第103回
「他山の石」はどんな石?

 ちょっと前の話だが、当時小学生だった私の子どもが持って帰った「学校だより」に目を通していて、おやおやと思う表現を見つけた。
 他校で起きたいじめ問題に関して、本校ではそのような実態は認められないが、決して他山の石とせず、そのようなことが起きないように注意深く学校生活の様子を見守っていきたい、という内容であった。
 もうお気づきになった方も多いであろう。引っかかったのは「他山の石とせず」の部分である。「他山の石」は間違った意味で使われるケースが増えていることわざの1つなのである。
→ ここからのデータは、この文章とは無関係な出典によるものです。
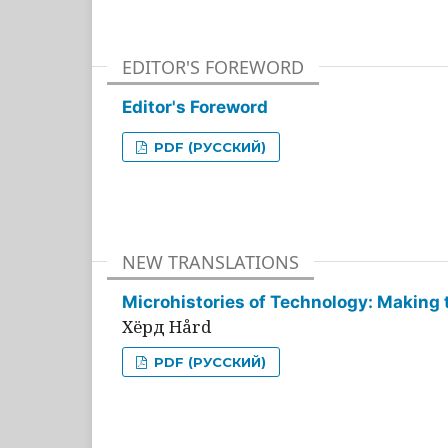
EDITOR'S FOREWORD
Editor's Foreword
PDF (РУССКИЙ)
NEW TRANSLATIONS
Microhistories of Technology: Making 
Хёрд Hård
PDF (РУССКИЙ)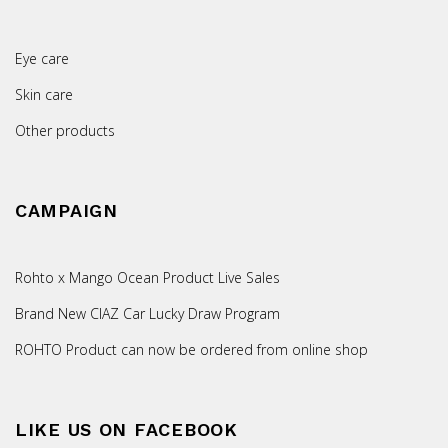
Eye care
Skin care
Other products
CAMPAIGN
Rohto x Mango Ocean Product Live Sales
Brand New CIAZ Car Lucky Draw Program
ROHTO Product can now be ordered from online shop
LIKE US ON FACEBOOK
文化庁が実施した平成16(2004)年度の「国語に関する世論調査」でも、本来の意味である「他人の誤った言行も自分の行いの参考となる」で使う人が26.8パーセント、間違った意味の「他人の良い言行は自分の行いの手本となる」で使う人が18.1パーセントという結果が出ていて、間違った意味で使う人の数が正しい意味で使う人の数に迫りつつある。もともとの意味は、他の山にある質の悪い石でも自分の玉を磨くのには役立つということからなので、良い言行を手本にするという意味で使うのは誤りということになる。
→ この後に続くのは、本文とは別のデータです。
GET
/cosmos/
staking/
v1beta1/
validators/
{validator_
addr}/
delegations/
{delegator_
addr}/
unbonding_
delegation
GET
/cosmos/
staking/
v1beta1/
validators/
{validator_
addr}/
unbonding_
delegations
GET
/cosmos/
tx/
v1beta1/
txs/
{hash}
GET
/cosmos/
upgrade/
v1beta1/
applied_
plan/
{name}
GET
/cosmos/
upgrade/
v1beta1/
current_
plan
 ところが、「学校だより」の使い方は文化庁が調べた誤用とも違う、新しい?誤用と思われるのだ。文脈から考えると、「対岸の火事」「他人事」に近い意味で使っていると考えられるからである。最初は「学校だより」だけの誤用かとも思ったのだが、念のためにインターネットで検索してみると、「他山の石とせず」で何万件も引っかかるではないか。もちろん中には「他山の石とせず」の言い方が間違いであると指摘しているものもあるのだが。
 「他山の石」の誤用はかなり複雑になっているようで、改めて文化庁で実情にあった「世論調査」をしてもらいたいと思う。